# [Instructions to follow]
The records are to be copied in their entirety, exactly as given.

# [Supplied records]
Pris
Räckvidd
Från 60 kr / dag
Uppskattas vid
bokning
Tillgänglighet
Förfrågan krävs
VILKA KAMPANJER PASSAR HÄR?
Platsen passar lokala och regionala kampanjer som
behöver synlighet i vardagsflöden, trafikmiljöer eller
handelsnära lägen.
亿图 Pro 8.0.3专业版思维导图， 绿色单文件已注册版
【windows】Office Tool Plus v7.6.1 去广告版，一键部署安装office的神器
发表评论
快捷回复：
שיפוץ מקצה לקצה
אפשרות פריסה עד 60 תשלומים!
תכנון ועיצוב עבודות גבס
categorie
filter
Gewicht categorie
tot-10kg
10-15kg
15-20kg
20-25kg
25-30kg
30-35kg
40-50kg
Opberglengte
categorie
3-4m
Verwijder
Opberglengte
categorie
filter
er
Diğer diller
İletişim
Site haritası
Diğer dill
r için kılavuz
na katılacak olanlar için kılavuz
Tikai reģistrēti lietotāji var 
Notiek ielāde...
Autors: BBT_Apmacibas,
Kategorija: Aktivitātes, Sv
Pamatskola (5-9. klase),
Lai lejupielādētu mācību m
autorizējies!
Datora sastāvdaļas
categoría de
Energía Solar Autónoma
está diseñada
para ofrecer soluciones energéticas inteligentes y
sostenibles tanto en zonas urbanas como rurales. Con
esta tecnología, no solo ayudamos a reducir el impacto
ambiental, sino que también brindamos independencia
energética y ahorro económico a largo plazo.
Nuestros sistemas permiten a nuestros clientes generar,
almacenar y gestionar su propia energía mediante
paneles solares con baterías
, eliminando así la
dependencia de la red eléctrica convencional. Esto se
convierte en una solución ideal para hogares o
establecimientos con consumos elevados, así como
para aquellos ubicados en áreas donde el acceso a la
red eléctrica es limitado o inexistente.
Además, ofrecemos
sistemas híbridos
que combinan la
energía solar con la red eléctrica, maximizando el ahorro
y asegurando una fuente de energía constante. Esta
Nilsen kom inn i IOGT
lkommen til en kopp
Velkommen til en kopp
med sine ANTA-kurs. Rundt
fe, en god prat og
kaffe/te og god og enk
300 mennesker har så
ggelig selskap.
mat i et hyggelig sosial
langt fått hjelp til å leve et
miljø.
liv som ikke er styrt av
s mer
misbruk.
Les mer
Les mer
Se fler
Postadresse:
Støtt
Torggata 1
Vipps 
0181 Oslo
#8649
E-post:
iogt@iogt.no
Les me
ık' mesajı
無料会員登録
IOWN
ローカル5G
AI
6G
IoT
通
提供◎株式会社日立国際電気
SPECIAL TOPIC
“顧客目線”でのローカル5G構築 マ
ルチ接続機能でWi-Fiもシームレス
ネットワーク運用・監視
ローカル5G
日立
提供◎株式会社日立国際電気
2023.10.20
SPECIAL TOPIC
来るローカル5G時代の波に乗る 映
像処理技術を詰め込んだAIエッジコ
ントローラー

# [Reply]
Pris
Räckvidd
Från 60 kr / dag
Uppskattas vid
bokning
Tillgänglighet
Förfrågan krävs
VILKA KAMPANJER PASSAR HÄR?
Platsen passar lokala och regionala kampanjer som
behöver synlighet i vardagsflöden, trafikmiljöer eller
handelsnära lägen.
亿图 Pro 8.0.3专业版思维导图， 绿色单文件已注册版
【windows】Office Tool Plus v7.6.1 去广告版，一键部署安装office的神器
发表评论
快捷回复：
שיפוץ מקצה לקצה
אפשרות פריסה עד 60 תשלומים!
תכנון ועיצוב עבודות גבס
categorie
filter
Gewicht categorie
tot-10kg
10-15kg
15-20kg
20-25kg
25-30kg
30-35kg
40-50kg
Opberglengte
categorie
3-4m
Verwijder
Opberglengte
categorie
filter
er
Diğer diller
İletişim
Site haritası
Diğer dill
r için kılavuz
na katılacak olanlar için kılavuz
Tikai reģistrēti lietotāji var 
Notiek ielāde...
Autors: BBT_Apmacibas,
Kategorija: Aktivitātes, Sv
Pamatskola (5-9. klase),
Lai lejupielādētu mācību m
autorizējies!
Datora sastāvdaļas
categoría de
Energía Solar Autónoma
está diseñada
para ofrecer soluciones energéticas inteligentes y
sostenibles tanto en zonas urbanas como rurales. Con
esta tecnología, no solo ayudamos a reducir el impacto
ambiental, sino que también brindamos independencia
energética y ahorro económico a largo plazo.
Nuestros sistemas permiten a nuestros clientes generar,
almacenar y gestionar su propia energía mediante
paneles solares con baterías
, eliminando así la
dependencia de la red eléctrica convencional. Esto se
convierte en una solución ideal para hogares o
establecimientos con consumos elevados, así como
para aquellos ubicados en áreas donde el acceso a la
red eléctrica es limitado o inexistente.
Además, ofrecemos
sistemas híbridos
que combinan la
energía solar con la red eléctrica, maximizando el ahorro
y asegurando una fuente de energía constante. Esta
Nilsen kom inn i IOGT
lkommen til en kopp
Velkommen til en kopp
med sine ANTA-kurs. Rundt
fe, en god prat og
kaffe/te og god og enk
300 mennesker har så
ggelig selskap.
mat i et hyggelig sosial
langt fått hjelp til å leve et
miljø.
liv som ikke er styrt av
s mer
misbruk.
Les mer
Les mer
Se fler
Postadresse:
Støtt
Torggata 1
Vipps 
0181 Oslo
#8649
E-post:
iogt@iogt.no
Les me
ık' mesajı
無料会員登録
IOWN
ローカル5G
AI
6G
IoT
通
提供◎株式会社日立国際電気
SPECIAL TOPIC
“顧客目線”でのローカル5G構築 マ
ルチ接続機能でWi-Fiもシームレス
ネットワーク運用・監視
ローカル5G
日立
提供◎株式会社日立国際電気
2023.10.20
SPECIAL TOPIC
来るローカル5G時代の波に乗る 映
像処理技術を詰め込んだAIエッジコ
ントローラー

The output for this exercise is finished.